La bataille pour l’accès à l’eau, aux ressources halieutiques et agricoles amplifiées par le réchauffement climatique sont au cœur des affrontements intercommunautaires entre arabe Choa et Mousgoum dans l’Extrême-Nord du Cameroun.

Dans la région de l’Extrême-Nord du Cameroun, on garde toujours en mémoire ces affrontements intercommunautaires qui opposent les éleveurs arabe Choa d’un côté aux pécheurs et agriculteurs Mousgoum de l’autre. D’après le bilan, le dernier épisode le plus sanglant de ces violences survenu en août et décembre 2021 a fait au moins 67 morts et une centaine de blessés. Une vingtaine de villages ont également été incendiés et d’autres abandonnés.

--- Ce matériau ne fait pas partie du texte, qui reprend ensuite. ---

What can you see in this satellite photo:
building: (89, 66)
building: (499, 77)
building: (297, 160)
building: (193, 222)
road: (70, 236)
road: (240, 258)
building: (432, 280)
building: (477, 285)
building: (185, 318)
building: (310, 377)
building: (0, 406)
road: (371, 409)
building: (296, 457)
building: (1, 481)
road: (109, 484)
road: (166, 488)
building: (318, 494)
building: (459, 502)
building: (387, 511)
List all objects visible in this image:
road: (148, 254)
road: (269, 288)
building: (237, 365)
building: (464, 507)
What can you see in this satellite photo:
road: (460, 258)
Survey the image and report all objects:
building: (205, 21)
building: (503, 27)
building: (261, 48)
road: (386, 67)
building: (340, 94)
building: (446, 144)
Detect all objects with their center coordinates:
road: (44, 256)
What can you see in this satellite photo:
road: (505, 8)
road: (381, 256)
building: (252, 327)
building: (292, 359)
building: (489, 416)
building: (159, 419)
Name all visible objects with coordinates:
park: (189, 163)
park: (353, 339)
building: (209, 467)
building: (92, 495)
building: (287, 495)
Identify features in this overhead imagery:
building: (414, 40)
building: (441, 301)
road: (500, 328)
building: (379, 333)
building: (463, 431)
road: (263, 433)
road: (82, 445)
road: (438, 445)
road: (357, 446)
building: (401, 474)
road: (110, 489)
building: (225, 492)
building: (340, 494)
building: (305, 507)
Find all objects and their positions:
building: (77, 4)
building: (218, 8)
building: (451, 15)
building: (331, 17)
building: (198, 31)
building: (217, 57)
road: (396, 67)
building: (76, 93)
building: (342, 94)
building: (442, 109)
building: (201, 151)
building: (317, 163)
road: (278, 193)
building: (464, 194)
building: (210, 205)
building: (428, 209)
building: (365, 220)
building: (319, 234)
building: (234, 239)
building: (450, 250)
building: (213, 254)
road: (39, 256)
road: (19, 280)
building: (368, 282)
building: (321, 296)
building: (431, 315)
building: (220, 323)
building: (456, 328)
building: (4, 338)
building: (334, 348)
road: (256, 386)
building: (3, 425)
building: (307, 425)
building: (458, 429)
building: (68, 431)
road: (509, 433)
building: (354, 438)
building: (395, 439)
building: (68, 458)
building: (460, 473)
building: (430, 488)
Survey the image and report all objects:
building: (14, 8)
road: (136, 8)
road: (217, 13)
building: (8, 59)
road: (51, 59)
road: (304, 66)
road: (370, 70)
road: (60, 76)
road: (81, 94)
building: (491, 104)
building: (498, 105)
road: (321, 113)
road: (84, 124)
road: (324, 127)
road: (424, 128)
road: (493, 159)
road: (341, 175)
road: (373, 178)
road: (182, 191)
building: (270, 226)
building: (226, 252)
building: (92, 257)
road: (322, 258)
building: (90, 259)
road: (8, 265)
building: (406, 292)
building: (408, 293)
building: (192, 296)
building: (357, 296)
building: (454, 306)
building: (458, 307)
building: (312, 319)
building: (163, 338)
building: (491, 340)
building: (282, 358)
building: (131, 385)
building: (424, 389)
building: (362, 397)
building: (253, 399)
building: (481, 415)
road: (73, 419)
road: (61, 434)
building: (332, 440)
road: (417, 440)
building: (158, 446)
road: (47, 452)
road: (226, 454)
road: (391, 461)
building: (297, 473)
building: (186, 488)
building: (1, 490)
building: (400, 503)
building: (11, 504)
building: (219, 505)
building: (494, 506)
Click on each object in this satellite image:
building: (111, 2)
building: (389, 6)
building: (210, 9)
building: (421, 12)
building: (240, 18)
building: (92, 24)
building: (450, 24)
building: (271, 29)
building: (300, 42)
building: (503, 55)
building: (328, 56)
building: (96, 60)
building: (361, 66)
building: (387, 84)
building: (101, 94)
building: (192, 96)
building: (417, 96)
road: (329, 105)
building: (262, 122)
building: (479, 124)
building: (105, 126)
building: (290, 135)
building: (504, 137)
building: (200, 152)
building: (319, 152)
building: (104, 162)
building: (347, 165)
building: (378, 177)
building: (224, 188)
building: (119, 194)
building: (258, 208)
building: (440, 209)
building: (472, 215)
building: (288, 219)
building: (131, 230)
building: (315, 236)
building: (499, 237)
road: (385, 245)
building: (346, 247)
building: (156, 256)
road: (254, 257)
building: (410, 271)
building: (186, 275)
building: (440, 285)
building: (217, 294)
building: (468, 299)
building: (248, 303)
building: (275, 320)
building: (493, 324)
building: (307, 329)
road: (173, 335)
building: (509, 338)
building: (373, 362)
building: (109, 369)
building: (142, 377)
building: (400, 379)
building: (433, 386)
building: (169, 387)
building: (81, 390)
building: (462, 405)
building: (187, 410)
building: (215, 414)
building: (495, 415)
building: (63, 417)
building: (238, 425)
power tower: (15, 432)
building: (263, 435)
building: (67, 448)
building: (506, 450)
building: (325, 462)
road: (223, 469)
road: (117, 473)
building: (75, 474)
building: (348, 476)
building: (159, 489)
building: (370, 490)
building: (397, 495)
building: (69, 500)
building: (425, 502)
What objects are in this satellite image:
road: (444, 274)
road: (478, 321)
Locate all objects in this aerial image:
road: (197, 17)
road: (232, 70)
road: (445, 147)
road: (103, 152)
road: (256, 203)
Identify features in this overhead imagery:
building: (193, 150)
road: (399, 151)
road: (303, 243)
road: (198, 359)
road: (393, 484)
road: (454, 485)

Au cœur de ce conflit, il y a la bataille pour l’accès à l’eau, aux ressources halieutiques et agricoles. Le tout, amplifié par le phénomène de réchauffement climatique dans une région déjà secouée par les attaques de Boko Haram depuis 2012. Pour comprendre l’impact du climat dans le conflit, il faut interroger l’inquiétante disparition du lac Tchad.

“Catastrophe écologique”

Au cours des 60 dernières années, la taille de ce lac, dont la rivière Logone est l’un des principaux affluents, a diminué de 90% en raison de l’utilisation excessive de son eau, de sécheresses prolongées et des effets des changements climatiques. Le Programme des Nations Unies pour l’environnement (Unep) qui l’indique, relève que la superficie du lac est ainsi passée de 26 000 kilomètres carrés en 1963 à moins de 1 500 kilomètres carrés en 2023. Cette situation qualifiée par les experts de « catastrophe écologique »  a entraîné la disparition des moyens de subsistance des populations et la perte d’une biodiversité inestimable.

Face à cette situation, pêcheurs et agriculteurs Mousgoum se sont résolus à creuser de vastes tranchées pour retenir les eaux restantes du fleuve Logone afin de pouvoir faire la pêche et cultiver des vivres pour la subsistance. Mais selon les témoignages des riverains dans le Septentrion, ces tranchées boueuses constituent des pièges pour le bétail des éleveurs arabes Choa qui s’y retrouve pris au piège à plusieurs reprises. Certains animaux se cassent les pattes en essayant d’en sortir. Des conflits naissent ainsi à l’occasion.

Mécanismes d’adaptation

Ces conflits interethniques sont également sources de déplacements des populations et d’insécurité alimentaire. D’après un article du UNHCR, les violences de 2021 entre arabe Choa et Mousgoum ont emmené 11 000 Camerounais, dont 98% de femmes et d’enfants, à prendre un aller simple pour le Tchad en l’espace de trois semaines.

« On compte désormais 4,5 millions de personnes souffrant d’insécurité alimentaire grave dans le bassin : il est nécessaire d’aborder sérieusement la relation de cause à effet entre l’environnement et la sécurité humaine », a affirmé Erik Solheim, le directeur exécutif d’ONU Environnement, lors d’une sortie sur la question.

Entre autres réponses à cette crise au Cameroun, le gouvernement multiplie des rencontres entre les différentes parties pour ramener la paix. Les autorités locales se rendent également au chevet des déplacés et les rassure de la prise en charge de leur sécurité. « A mon avis, s’il existe des  antécédents sous adjacents, il n’en demeure pas qu’aujourd’hui les différentes communautés impliquées dans le conflit sont exacerbées par l’accès difficile aux ressources naturelles (eau, terres). Les  rivalités entre agriculteurs, pêcheurs  et bergers ne pourront pas s’estomper s’il n’y a pas de solutions alternatives et innovantes liées aux mécanismes d’adaptation aux changements climatiques. Les pratiques agropastorales traditionnelles ne peuvent plus tenir face au stress climatique et la démographie galopante. Ces pratiques classiques doivent se moderniser », indique Didier Yimkoua, militant écologiste et prescripteur du Mouvement Écologie en Marche.

Lac Tchad

En rappel, le lac Tchad se trouve à la frontière du Cameroun, du Tchad, du Niger et du Nigeria. Son bassin s’étend jusqu’à l’Algérie, la Libye et le Soudan et offre des ressources à près de 40 millions de personnes. L’Onu note que la région du Sahel est durement touchée par le changement climatique avec  des températures qui augmentent 1,5 fois plus vite que la moyenne mondiale. L’Organisation des Nations Unies estime que 80% des terres agricoles y sont dégradées.